Description of the task:
Reproduce every entry precisely as written.

Stored entries
▼

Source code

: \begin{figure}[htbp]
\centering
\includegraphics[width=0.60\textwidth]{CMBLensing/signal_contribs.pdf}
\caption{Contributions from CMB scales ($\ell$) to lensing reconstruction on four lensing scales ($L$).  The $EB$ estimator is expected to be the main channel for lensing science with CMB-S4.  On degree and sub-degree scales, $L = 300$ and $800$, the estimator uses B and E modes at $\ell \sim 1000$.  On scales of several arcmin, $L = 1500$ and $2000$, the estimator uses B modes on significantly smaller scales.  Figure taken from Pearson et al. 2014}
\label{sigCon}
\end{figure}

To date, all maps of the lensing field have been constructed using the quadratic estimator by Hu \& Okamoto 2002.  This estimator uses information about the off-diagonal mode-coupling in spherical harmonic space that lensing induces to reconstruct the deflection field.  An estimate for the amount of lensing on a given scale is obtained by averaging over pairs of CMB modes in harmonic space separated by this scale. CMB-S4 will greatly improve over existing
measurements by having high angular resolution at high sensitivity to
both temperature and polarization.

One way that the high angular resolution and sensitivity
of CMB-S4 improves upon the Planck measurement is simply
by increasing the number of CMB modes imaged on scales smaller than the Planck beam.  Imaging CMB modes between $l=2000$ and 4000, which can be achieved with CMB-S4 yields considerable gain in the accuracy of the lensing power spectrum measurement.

▲

Solution to the exercise:
Source code

: \begin{figure}[htbp]
\centering
\includegraphics[width=0.60\textwidth]{CMBLensing/signal_contribs.pdf}
\caption{Contributions from CMB scales ($\ell$) to lensing reconstruction on four lensing scales ($L$).  The $EB$ estimator is expected to be the main channel for lensing science with CMB-S4.  On degree and sub-degree scales, $L = 300$ and $800$, the estimator uses B and E modes at $\ell \sim 1000$.  On scales of several arcmin, $L = 1500$ and $2000$, the estimator uses B modes on significantly smaller scales.  Figure taken from Pearson et al. 2014}
\label{sigCon}
\end{figure}

To date, all maps of the lensing field have been constructed using the quadratic estimator by Hu \& Okamoto 2002.  This estimator uses information about the off-diagonal mode-coupling in spherical harmonic space that lensing induces to reconstruct the deflection field.  An estimate for the amount of lensing on a given scale is obtained by averaging over pairs of CMB modes in harmonic space separated by this scale. CMB-S4 will greatly improve over existing
measurements by having high angular resolution at high sensitivity to
both temperature and polarization.

One way that the high angular resolution and sensitivity
of CMB-S4 improves upon the Planck measurement is simply
by increasing the number of CMB modes imaged on scales smaller than the Planck beam.  Imaging CMB modes between $l=2000$ and 4000, which can be achieved with CMB-S4 yields considerable gain in the accuracy of the lensing power spectrum measurement.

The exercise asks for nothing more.